Analysing contemporary transpacific relations through this multi-sited approach also gave me new insights into Central American politics. For example, it was through this fieldwork that I experienced, quite palpably, the differences in state bureaucracy between countries like Costa Rica, Guatemala, and Nicaragua and the important impact that anticorruption work has had on public sector employees and elected officials. While Costa Rican officials were eager to talk about their experiences and perspectives, Guatemalan and Nicaraguan public officials were incredibly difficult to access. This difference may come as no surprise to those who follow politics in these countries, where state corruption is often front-page news. Nonetheless, the impact of these different bureaucratic structures and cultures cannot be overemphasised in relation to Chinese development initiatives, given the PRC Government’s preference for nondisclosure agreements and Central American states’ uneven efforts to regulate private Chinese firms. It was, thus, extremely valuable to get an ethnographic purchase on how bureaucracy stymies or enables the more problematic aspects of transpacific relations, and to understand why more regional collaboration among Central American governments has not developed as they collectively try to navigate the challenges and opportunities posed by closer relations with the PRC Government.

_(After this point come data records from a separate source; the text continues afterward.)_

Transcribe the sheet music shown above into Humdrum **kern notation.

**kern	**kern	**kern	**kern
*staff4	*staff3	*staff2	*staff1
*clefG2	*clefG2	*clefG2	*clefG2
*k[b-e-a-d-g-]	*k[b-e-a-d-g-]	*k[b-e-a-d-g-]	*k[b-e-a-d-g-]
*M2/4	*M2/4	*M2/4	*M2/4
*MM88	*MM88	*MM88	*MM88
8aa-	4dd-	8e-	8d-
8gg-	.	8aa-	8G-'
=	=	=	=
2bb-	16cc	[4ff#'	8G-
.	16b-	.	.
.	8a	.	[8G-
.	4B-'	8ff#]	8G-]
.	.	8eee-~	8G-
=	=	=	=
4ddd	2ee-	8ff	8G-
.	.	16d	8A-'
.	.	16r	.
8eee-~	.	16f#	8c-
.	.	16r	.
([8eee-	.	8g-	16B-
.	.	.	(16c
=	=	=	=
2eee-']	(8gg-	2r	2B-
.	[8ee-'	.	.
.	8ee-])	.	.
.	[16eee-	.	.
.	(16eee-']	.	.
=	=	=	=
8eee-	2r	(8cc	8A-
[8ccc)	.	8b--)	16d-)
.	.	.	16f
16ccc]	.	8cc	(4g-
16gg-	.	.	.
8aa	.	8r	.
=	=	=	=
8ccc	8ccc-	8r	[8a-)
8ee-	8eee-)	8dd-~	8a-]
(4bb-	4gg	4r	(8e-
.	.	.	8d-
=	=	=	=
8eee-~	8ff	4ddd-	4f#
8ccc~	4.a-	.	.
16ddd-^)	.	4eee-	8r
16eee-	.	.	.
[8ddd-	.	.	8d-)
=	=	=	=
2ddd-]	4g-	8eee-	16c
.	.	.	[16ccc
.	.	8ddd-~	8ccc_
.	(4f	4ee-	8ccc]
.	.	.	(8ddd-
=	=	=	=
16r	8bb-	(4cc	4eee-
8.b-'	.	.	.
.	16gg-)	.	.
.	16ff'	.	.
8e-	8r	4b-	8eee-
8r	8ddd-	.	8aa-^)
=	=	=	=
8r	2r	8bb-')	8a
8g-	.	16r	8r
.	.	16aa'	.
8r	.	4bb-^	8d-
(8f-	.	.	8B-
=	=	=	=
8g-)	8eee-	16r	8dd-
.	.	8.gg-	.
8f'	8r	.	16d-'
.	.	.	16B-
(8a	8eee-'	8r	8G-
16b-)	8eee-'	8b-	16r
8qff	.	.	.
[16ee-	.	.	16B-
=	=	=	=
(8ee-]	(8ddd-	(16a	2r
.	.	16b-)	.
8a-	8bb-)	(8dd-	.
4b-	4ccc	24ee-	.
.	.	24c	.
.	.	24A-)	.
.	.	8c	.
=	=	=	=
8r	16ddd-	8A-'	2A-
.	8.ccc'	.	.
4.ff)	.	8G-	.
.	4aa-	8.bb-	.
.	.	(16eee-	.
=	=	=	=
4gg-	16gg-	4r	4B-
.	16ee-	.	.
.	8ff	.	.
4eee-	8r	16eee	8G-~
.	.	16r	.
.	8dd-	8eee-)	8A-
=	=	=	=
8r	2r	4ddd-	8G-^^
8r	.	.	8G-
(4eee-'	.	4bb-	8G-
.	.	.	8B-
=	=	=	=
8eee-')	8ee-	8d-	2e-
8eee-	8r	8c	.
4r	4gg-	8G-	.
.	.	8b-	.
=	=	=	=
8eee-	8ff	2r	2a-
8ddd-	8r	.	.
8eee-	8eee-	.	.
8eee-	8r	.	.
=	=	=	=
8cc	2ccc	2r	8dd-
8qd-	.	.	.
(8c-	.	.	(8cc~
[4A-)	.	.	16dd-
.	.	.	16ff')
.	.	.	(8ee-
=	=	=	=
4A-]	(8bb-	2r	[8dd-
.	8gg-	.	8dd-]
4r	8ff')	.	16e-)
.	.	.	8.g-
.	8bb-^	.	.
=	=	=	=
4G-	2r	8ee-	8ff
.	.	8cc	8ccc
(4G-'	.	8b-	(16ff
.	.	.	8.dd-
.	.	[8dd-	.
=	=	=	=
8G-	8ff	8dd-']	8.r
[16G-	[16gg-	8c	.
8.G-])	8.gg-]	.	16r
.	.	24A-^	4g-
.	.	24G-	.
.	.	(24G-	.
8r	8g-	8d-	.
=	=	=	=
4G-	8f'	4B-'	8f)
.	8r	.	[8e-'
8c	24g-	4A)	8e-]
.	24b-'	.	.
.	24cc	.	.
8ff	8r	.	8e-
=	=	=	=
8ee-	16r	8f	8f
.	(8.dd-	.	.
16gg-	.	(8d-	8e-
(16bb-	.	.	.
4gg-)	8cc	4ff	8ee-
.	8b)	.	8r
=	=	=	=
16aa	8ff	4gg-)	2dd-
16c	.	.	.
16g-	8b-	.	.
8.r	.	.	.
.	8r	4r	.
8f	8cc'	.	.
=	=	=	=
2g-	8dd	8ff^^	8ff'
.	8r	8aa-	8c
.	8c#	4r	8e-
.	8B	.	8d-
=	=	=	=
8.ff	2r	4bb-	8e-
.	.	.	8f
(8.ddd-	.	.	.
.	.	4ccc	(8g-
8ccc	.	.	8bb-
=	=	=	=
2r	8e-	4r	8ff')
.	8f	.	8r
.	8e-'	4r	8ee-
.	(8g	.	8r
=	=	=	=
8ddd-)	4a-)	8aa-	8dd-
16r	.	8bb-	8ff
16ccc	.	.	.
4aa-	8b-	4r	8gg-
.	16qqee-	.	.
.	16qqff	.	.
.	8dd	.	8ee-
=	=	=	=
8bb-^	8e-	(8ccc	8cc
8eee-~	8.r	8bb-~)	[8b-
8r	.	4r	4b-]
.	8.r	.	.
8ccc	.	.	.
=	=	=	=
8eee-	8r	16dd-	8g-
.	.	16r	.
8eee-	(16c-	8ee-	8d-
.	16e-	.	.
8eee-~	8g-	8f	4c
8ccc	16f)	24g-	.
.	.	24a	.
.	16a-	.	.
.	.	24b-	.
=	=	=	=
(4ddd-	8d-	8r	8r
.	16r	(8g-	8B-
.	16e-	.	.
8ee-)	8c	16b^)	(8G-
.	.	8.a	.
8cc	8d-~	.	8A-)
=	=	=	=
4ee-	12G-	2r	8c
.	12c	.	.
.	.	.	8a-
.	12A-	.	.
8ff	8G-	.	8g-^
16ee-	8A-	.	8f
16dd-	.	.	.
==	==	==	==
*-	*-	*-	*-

Because China’s presence throughout Latin America will only continue to grow, there is lots of work to be done. One area that I am currently studying is how questions about the different Chinas and forms of Chinese-ness are shaping the platforms of political parties, labour unions, and social organisations in the region. I am interested in how China is integrated into local political debates and imaginaries to become a way that political actors distinguish themselves and their ideological positions from one another across the political spectrum. I am also interested in how these questions fuel new transregional collaborations as Latin American actors share experiences and best practices of leveraging Chinese development with their peers in Africa and Asia. Another area of important work will be the growing diversity within the broader Chinese ethnic community in Latin America and how it is positioning itself in relation to the opportunities and challenges posed by this new era of transpacific relations. For example, we will need to understand generational shifts within the broader Chinese ethnic community as Chinese-heritage Latin American youth increasingly find themselves in positions of brokering transpacific relations or being asked to advocate on behalf of their own communities. Furthermore, we will need to use more nuanced analytical tools, like the transpacific analytic, to understand the increasing range of Chinese actors now operating in Central America who do not work for or directly align with the PRC Government. As Chinese citizens, these actors are subject to PRC state politics, but they are also pursuing interests that may transcend or even disrupt those state projects. Similarly, these new arrivals are often embedding themselves in historical Chinese ethnic communities that are, themselves, ethnically, generationally, and politically diverse, thus adding new possibilities and challenges to local formulations of Chinese-ness in the Americas.